Cabeça erguida, sem lágrimas, coração aberto, não olhe para atrás, afinal, novas possibilidades te esperam em qualquer esquina. Bastou virar alí, à direita, e pronto!
É... parece fácil executar o tal "seguir em frente".
Mas como apagar memórias tão ricas, tão vivas, tão latentes de tão longos anos?
Pior: como explicar para si mesmo que os tais planos que tanto sonhavam juntos não valem mais a partir de já? Aonde é que se colocam, depois de um fim mal decretado, os sentimentos nobres como a lealdade, o companheirismo, o amor?
Qual é o rumo que devemos tomar?
Dos outros eu não sei. Mas eu voltei pra casa, assim, sozinha, rasa de explicações e lotada de sentimentos, de dor, de dúvidas: como se mata um amor de um dia pro outro? E, se não havia mais amor, por que arrastar uma mentira por tanto tempo? Por que tantas desculpas, tão desencontradas, tão contraditórias?
E tem mais: quem faz isso geralmente se esquece de que as pessoas se falam, conversam entre si. Daí mentiras vêm à tona. E machucam mais e mais, e muito mais quem é, simplesmente, o alvo.
Chega a ser cruel.
Juro, me senti um touro derrubado numa arena de tourada depois de tudo o que vivenciei nesses últimos dias. Sangro alí, a céu aberto, exposta aso olhares de reprovação e de euforia de um público que se divide em torcer pelo touro e pelo toureiro.
Só que diferente do animal, eu não vou morrer fisicamente. A alma foi-se embora na penúltima madrugada, e meu corpo ficou aqui, com as dores e os danos morais que me proporcionaram.
E o seguir em frente tornou-se tarefa obrigatória.
Tentei me distrair o dia todo, fazendo de um sábado chuvoso o primeiro dia da minha nova história: fui ao supermercado, levei o Lucca ao pai dele, fui praticar meu credo, recebi um amigo querido e ainda saí com outra turma que é, sim, o meu porto seguro. E o melhor de tudo é que ninguém perguntou nada, ninguém fez menção ao ocorrido. Fui abraçada por todos e, como num pacto silencioso entre eles, todos se revezaram para me fazer sorrir.

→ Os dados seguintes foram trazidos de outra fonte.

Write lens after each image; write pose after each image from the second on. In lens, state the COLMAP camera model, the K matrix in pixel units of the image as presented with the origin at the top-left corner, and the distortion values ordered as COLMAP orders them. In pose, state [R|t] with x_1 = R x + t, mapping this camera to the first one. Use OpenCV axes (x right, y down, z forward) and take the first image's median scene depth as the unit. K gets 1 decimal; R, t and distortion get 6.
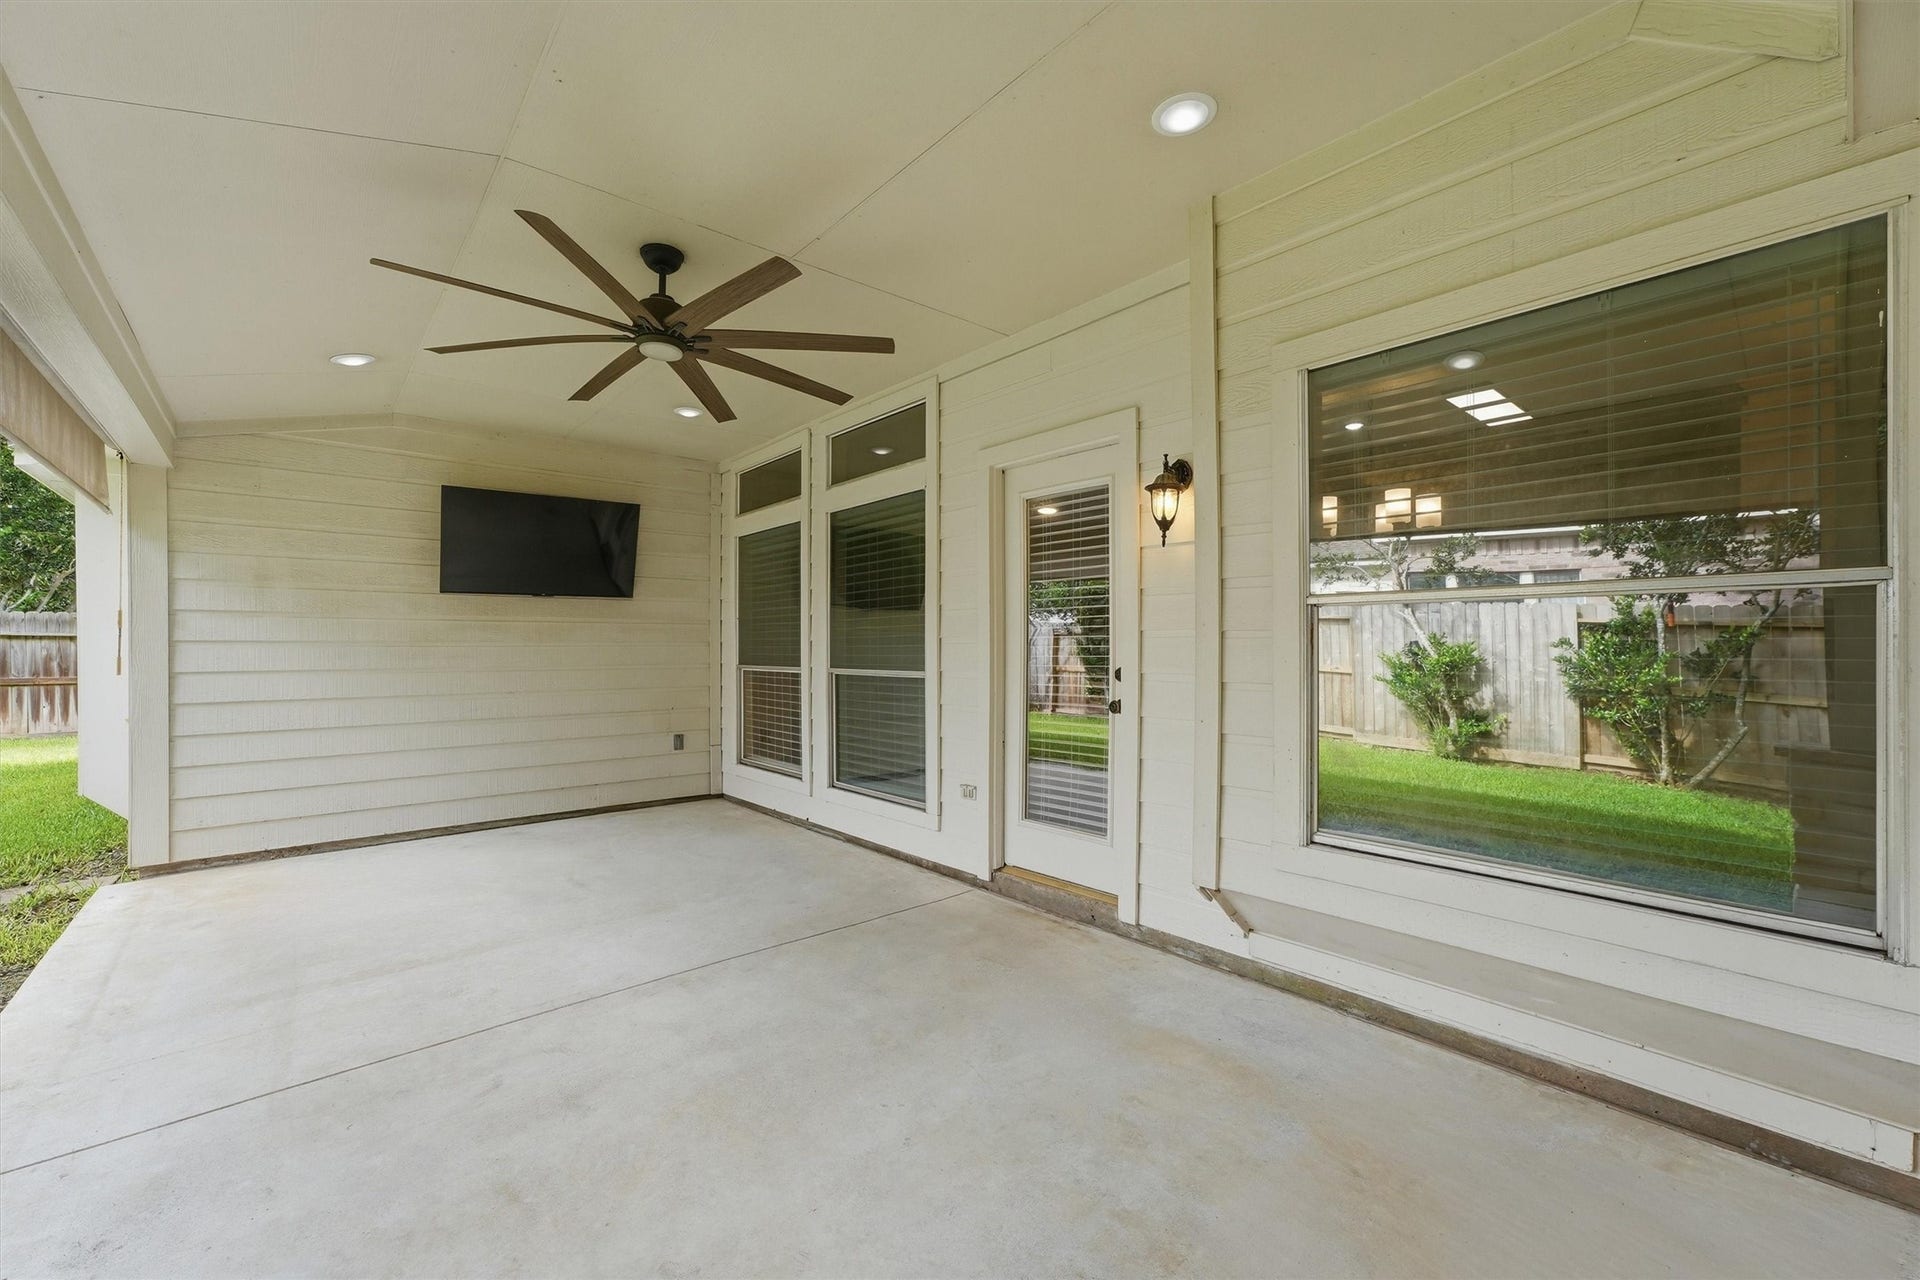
lens RADIAL K [[781.0, 0, 960.1], [0, 781.0, 648.3], [0, 0, 1]] dist [-0.001704, 0.000011]
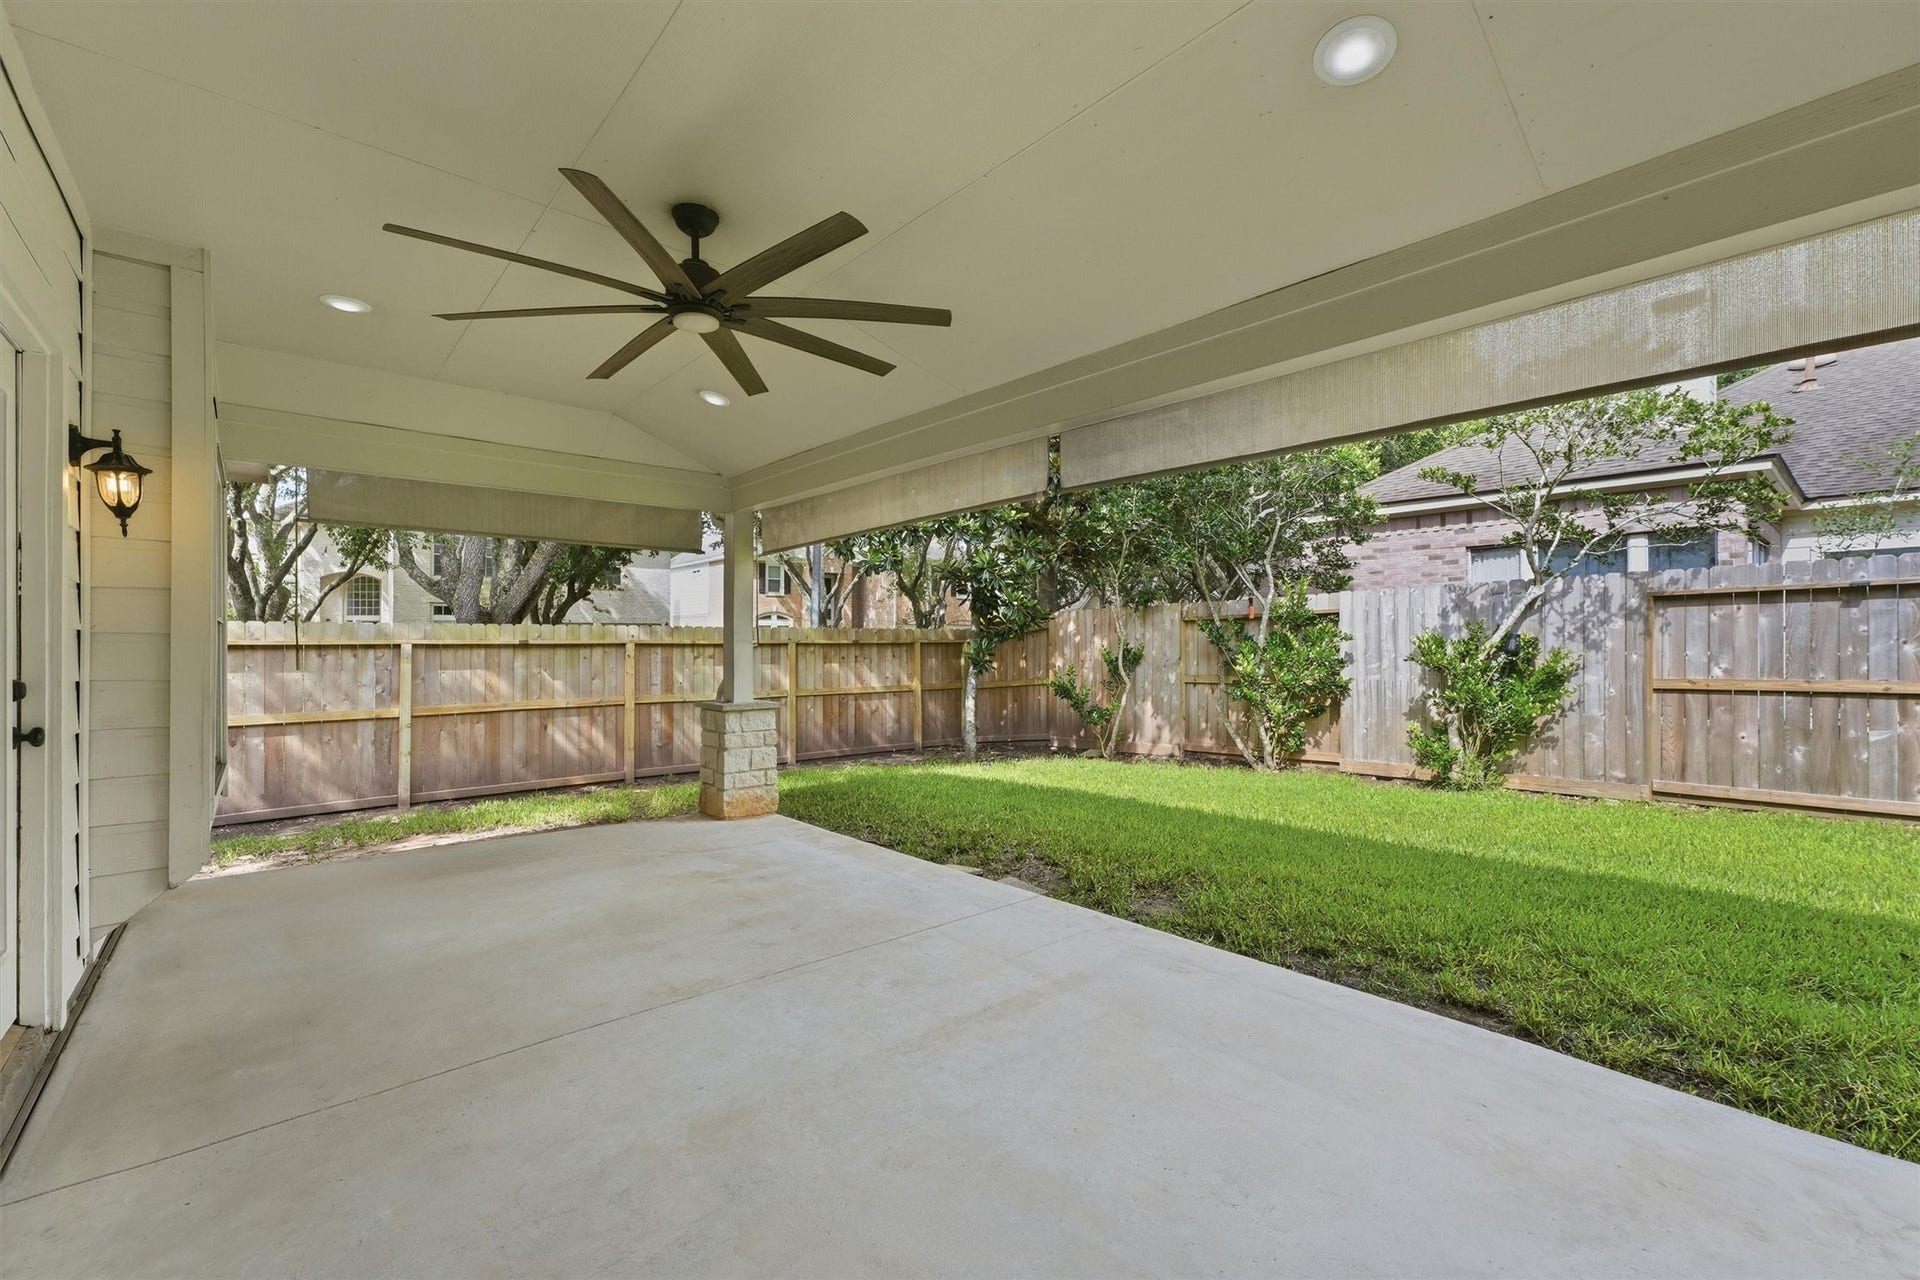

Hoje acordei tarde, porém, um pouco mais leve do que ontem. Havia parado de chover e o Sol arriscava sair. Tive a certeza de que seguir em frente é meio instintivo.
Por isso, ontem guardei numa gaveta que quase nunca uso as fotos, os cartões, os mimos, bilhetinhos com juras de amor, guardei as jóias, a aliança - escolhida com tanto carinho por quem me queria tanto, há tão pouco tempo. Aliás, tirar a aliança da mão talvez tenha doido mais do que se eu perdesse um dedo.
Não consegui ainda apagar os emails com palavras sinceras, carinhosas, que me proporcionavam tanta segurança. Ao contrário: reli todos - absolutamente todos - para me certificar de que não estou louca, e que havia acontecido, de fato, até bem poucos dias atrás, uma história de amor.
Mas como tudo nessa vida um dia acaba (ou morre, como as flores de uma paineira, por exemplo, que cedem lugar ao real propósito da árvore), provavelmente seja esse o último grão a cair para germinar em mim o recomeço.
E que o seguir em frente seja, assim, abençoado.